Furthermore, there's no way of getting around the fact that the costs for surrogacy are astronomical. It's a huge shock to some intended parents when they are first looking into the idea and then hear it will cost upwards of $50,000 to $100,000 - especially when it's altruistic and the surrogate does not make a profit. I do believe that the laws need to change and surrogacy should be commercialized and regulated within Canada. There's enough of a demand for it that something needs to be done. However, I will be honest in saying that if it does go that way, it would be much harder for us to afford. And even though we were well informed of how much we would need to cover this journey and have had that money put aside for years, it's still enough to cause heart palpitations when the numbers come to light. 

But when you really want a child, can you put a price on it? Over the past few weeks, I've seen conversation threads in Facebook surrogacy groups when an intended mother or father gasps at those five zeroes, saying there's no way they can afford to do it and the door to their dreams of having a child is being slammed in their face. Personally, I think there are three things in life that you should not have any qualms about going into debt for: a place to live, good food to keep you alive and healthy, and your children. But for some people, even going into debt is not an option. They just can't afford to have a baby, and it breaks my heart. This of course is a topic unto itself and I'll explore it at length in another future posting. 

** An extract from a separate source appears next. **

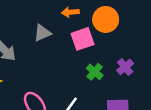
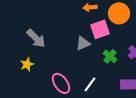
gray triangle: (42, 33) -> (83, 43), moved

The emotional side is a bit more complicated. After my meltdown today, I texted Kay in tears and was completely honest with her - this is all scary and overwhelming and it's just all hitting me at once. And then the shame started to set in - the guilt that I've asked another woman to carry our child, the guilt that pregnancy isn't even easy for a healthy individual, and the disappointment in myself that I couldn't do this entire thing on my own. I wrote about this in a previous posting but it seemed to hit me again today: 

"You're putting another woman at risk because you're too weak to do this yourself."
"You don't make enough money as it is and now you're spending it all on having a baby." 
"You're letting your family down."
"WHAT'S WRONG WITH YOU?" 

Telling Kay I was having these thoughts made me feel somewhat better. But now that everything is becoming real, I don't want the relationship we have with her to change just because she's now 'officially' getting ready to carry our child. I love our daily chats via Messenger and our laughs over Arrested Development memes. I love how she's the first person I go to when something good or bad happens to us and I need to tell someone about it (sorry, mom). I love how I already trust her with some of my innermost thoughts that I'd be too embarrassed to tell some of my other friends, but I feel comfortable revealing them to her. 

The fact is, when you sign up to have a baby via surrogate, no one tells you about this side of things. There's no manual for how to be the best possible friend to your surrogate. There's no specific rules. There's no code. What I do know is that I don't want what we have now to change, but inevitably there will be a greater focus on this little human being we're about to create - a brand new person we want so badly to join our little family, but until that baby is born, she comes first. 

In the meantime, I think I'm going to get some sushi, drink some green tea and pretend I'm back in Japan.